Flußbach is found in the outermost Southern Eifel, nestled in a side valley in the outlying hills of the Wittlich Depression. The municipal area is covered by 57% woods. The nearest middle centre is Wittlich to the south. Flußbach belongs to the Verbandsgemeinde of Traben-Trarbach.

== History ==
Flußbach was part of the Electorate of Trier. Beginning in 1794, Flußbach lay under French rule. In 1814 it was assigned to the Kingdom of Prussia at the Congress of Vienna. Since 1947, it has been part of the then newly founded state of Rhineland-Palatinate.

== Politics ==

=== Municipal council ===
The council is made up of 8 council members, who were elected by proportional representation at the municipal election held on 7 June 2009, and the honorary mayor as chairman.

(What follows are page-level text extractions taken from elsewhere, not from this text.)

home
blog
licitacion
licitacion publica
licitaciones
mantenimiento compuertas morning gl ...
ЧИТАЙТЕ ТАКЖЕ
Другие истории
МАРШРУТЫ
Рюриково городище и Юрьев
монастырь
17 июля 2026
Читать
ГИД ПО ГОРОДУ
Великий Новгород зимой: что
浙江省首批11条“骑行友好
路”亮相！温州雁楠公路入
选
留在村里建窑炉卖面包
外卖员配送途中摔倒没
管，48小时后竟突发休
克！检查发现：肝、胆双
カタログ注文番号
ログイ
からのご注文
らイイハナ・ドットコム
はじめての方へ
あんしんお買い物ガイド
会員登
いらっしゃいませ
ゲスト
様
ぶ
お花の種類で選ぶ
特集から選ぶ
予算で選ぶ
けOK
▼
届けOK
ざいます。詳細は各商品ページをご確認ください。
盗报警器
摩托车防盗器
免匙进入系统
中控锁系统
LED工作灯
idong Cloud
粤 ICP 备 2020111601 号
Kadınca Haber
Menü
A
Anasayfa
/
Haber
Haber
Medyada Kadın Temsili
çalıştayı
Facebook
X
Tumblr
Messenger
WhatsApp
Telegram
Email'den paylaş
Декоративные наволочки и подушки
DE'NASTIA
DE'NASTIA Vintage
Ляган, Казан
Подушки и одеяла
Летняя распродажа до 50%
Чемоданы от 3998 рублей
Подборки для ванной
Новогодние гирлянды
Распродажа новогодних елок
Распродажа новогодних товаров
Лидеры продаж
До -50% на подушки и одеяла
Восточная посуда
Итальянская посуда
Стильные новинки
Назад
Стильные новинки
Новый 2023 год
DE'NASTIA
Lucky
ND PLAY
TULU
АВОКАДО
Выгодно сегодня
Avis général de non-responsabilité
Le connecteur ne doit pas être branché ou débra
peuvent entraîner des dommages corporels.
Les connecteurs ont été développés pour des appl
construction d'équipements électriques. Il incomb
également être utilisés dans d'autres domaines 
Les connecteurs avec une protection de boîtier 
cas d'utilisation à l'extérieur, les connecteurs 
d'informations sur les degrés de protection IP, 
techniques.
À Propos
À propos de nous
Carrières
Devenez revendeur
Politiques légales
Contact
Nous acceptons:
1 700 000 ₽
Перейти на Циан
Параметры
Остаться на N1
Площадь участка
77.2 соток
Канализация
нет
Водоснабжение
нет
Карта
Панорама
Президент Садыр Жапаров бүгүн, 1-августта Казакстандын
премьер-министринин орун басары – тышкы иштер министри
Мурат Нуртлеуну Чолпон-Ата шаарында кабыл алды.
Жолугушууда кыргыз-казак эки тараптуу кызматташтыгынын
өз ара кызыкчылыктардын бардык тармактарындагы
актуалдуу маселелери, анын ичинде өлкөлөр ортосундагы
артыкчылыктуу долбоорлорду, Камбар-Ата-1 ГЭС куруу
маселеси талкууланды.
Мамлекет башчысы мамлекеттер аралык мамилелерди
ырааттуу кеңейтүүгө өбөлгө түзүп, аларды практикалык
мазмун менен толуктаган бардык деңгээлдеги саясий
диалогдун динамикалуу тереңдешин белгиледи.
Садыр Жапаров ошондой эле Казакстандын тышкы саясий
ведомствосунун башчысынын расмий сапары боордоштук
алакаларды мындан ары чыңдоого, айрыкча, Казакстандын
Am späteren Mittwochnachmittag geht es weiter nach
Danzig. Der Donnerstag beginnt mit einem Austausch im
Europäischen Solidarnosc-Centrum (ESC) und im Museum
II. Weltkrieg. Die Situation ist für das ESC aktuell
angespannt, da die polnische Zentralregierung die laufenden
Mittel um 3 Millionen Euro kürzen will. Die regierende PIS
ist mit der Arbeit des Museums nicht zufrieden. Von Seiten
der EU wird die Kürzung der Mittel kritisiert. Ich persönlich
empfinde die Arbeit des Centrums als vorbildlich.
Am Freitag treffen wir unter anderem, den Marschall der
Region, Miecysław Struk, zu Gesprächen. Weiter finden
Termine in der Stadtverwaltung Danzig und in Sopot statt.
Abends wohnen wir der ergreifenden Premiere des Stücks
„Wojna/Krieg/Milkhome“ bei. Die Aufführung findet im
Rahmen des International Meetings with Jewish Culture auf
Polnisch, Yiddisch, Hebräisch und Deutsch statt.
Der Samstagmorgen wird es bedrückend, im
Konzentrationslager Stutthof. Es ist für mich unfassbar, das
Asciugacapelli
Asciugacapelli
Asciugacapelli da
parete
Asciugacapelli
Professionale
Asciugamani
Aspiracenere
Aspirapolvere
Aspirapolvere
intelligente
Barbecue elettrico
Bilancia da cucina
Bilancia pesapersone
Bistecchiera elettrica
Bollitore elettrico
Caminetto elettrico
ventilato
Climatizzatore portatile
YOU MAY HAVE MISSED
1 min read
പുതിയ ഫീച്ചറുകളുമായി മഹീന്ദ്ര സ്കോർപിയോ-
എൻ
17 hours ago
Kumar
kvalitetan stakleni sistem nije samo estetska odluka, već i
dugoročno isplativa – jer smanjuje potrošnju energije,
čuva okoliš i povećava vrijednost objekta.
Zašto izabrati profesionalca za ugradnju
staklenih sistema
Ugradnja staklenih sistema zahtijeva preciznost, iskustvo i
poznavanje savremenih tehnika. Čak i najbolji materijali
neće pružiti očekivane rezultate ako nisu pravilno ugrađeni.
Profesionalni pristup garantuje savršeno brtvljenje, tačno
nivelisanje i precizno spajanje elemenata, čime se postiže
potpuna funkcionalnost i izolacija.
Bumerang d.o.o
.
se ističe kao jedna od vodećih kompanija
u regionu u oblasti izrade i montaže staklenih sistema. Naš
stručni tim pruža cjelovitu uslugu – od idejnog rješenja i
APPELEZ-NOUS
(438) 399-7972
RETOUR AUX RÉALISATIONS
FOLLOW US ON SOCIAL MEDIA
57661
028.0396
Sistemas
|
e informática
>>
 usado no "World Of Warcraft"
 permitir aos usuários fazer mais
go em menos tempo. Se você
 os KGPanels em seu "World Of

The municipal election held on 7 June 2009 yielded the following results:

| Year | WG Sausen | Bürgerliste | Total |
|---|---|---|---|
| 2009 | 3 | 5 | 8 seats |

=== Coat of arms ===
The municipality's arms might be described thus: Per fess argent a cross gules and azure a bar-gemel couped wavy of the first.

== Economy and infrastructure ==
To the east of the municipal area runs the Autobahn A 1 on which nearest interchange is Hasborn about 3 km away. A railway station is to be found in Wittlich on the Moselstrecke (line along the Moselle). Also worth noting is the village square in the village centre.